2. Most refugees can find protection in the region of origin pending repatriation and should therefore, in most cases, stay in that region. Few are the cases where resettlement abroad is required for protection purposes and Western States always respond favorably to such requests when made by UNHCR. Hence, it is generally not necessary nor advisable to protect them abroad: Western States have adopted the principle of the "regionalization" of the refugee problem and consider that they should not be called upon to host persons who originate from a distant country, as they should be send back home as soon as possible. Moreover, according to the same "regionalization principle", Western States have also adopted the principle that a refugee should claim the protection of the first available safe country on which she sets foot (usually a neighbouring country) and has no right to pick and choose her country of refuge. Any subsequent cross-border movement is no longer asylum-seeking but falls within the realm of immigration. Consequently, a refugee may be sent back to any of the countries of transit where she had an opportunity to obtain protection.

The net result is that Western States believe that they should not be held responsible for most asylum-seekers and are now openly taking all steps available to implement this new protectionist attitude.

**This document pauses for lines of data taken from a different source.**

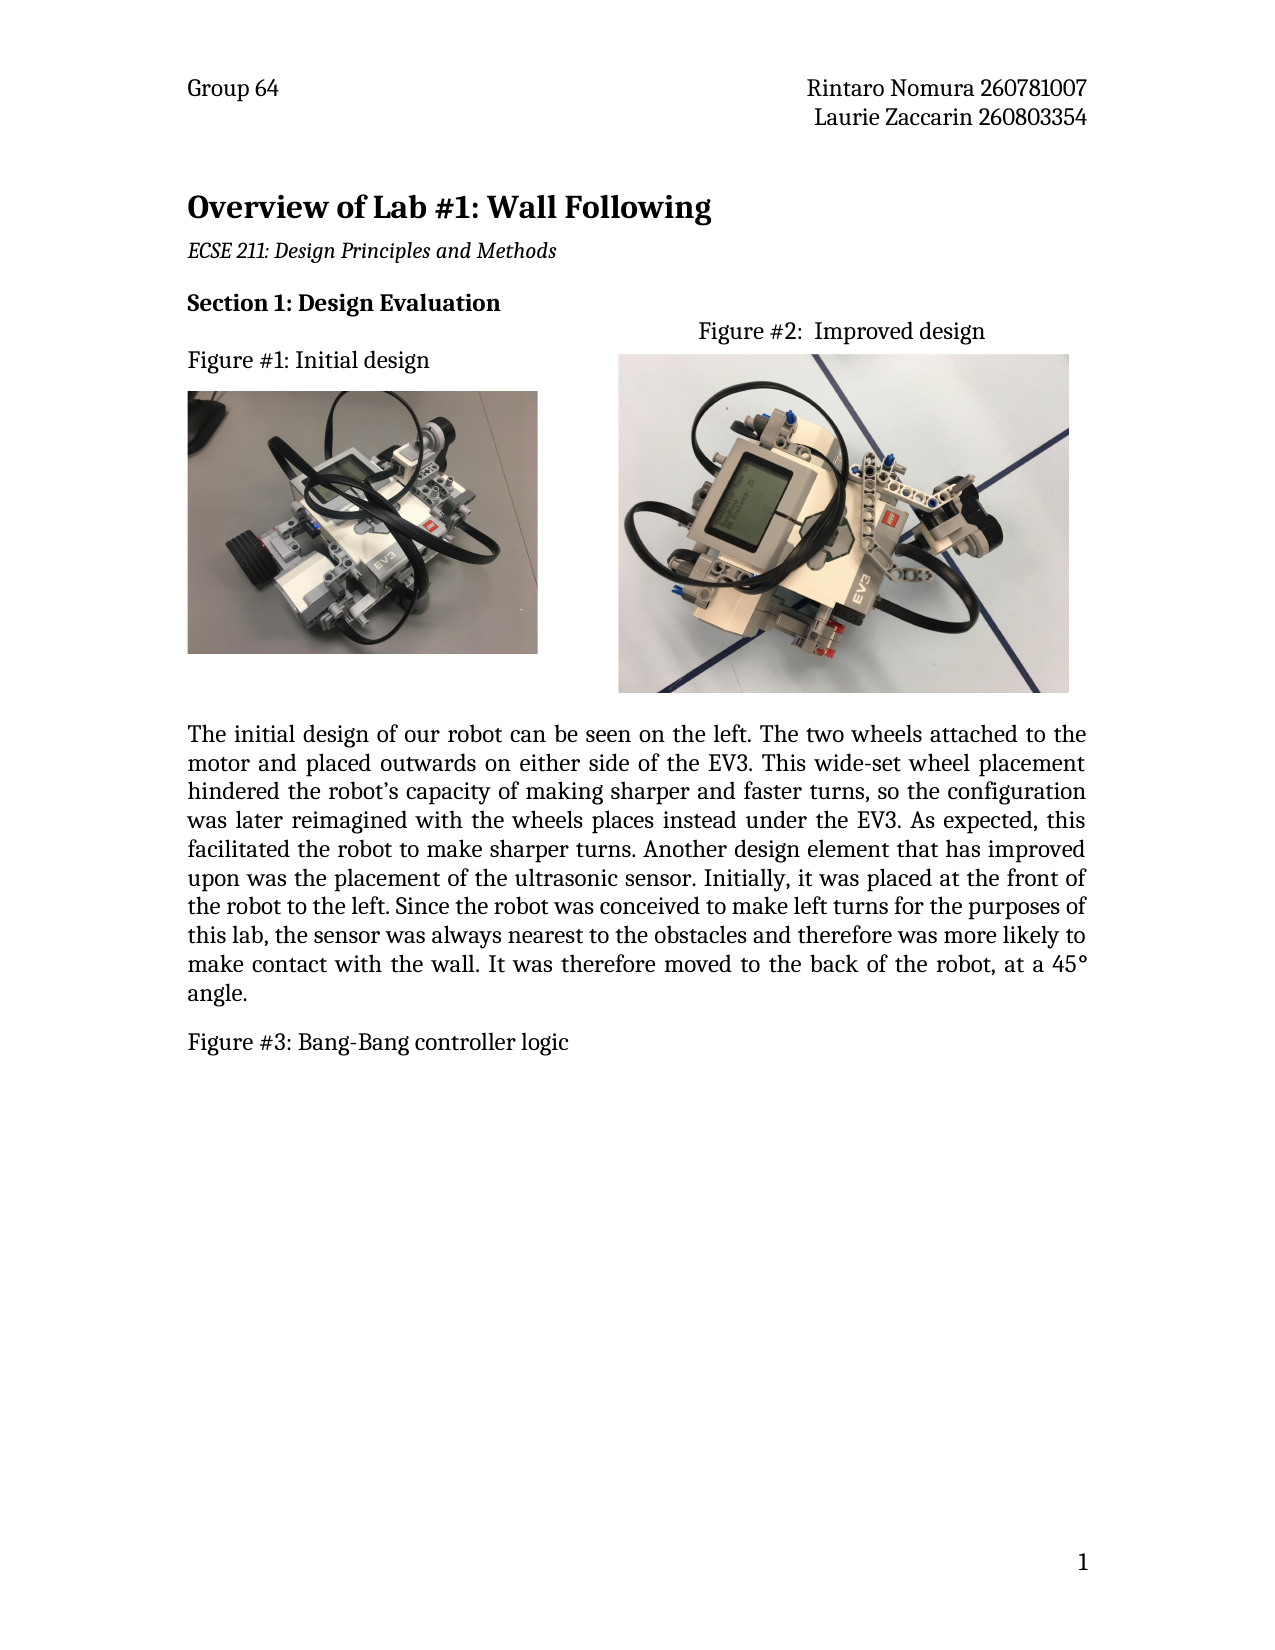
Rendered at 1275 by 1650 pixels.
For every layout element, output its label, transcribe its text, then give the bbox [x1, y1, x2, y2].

subtitle Figure #3: Bang-Bang controller logic [187, 1028, 1087, 1057]
text ECSE 211: Design Principles and Methods [187, 237, 1087, 264]
picture [187, 391, 538, 654]
subtitle Overview of Lab #1: Wall Following [187, 189, 1087, 227]
text Figure #2: Improved design [187, 317, 1087, 346]
picture [619, 355, 1068, 693]
subtitle Section 1: Design Evaluation [187, 288, 1087, 317]
text Figure #1: Initial design [187, 346, 1087, 375]
text The initial design of our robot can be seen on the left. The two wheels attached to the motor and placed outwards on either side of the EV3. This wide-set wheel placement hindered the robot’s capacity of making sharper and faster turns, so the configuration was later reimagined with the wheels places instead under the EV3. As expected, this facilitated the robot to make sharper turns. Another design element that has improved upon was the placement of the ultrasonic sensor. Initially, it was placed at the front of the robot to the left. Since the robot was conceived to make left turns for the purposes of this lab, the sensor was always nearest to the obstacles and therefore was more likely to make contact with the wall. It was therefore moved to the back of the robot, at a 45° angle. [187, 720, 1087, 1007]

These measures have some effect, as the number of asylum claims initially drops sharply. But this effect is generally not long-lasting as migrants rapidly find new ways and means to get in. For example, despite geographical isolation and tough immigration and police controls, the number of asylum applications in the UK in 1997 was 32,502, almost exactly the same number as five years earlier (IGC statistics).

As long as huge disparities in democracy and prosperity remain between North and South, migration pressures towards the North will be intense. Treating migration flows as a security risk, without effectively distinguishing between refugees and other migrants (although the distinction is ever harder to make), leads to a blind escalation in repressive measures that ultimately threaten the rights and freedoms of all, citizens and aliens alike.

1. The author takes responsibility for all opinions found in this paper. He thanks CHRC and the Fonds FCAR for their financial support, and Ms. Leanne Holland for her valued assistance. The paper was originally prepared for the Canadian Council for Refugees Interdiction Workshop, held in Toronto, 1 February 1996.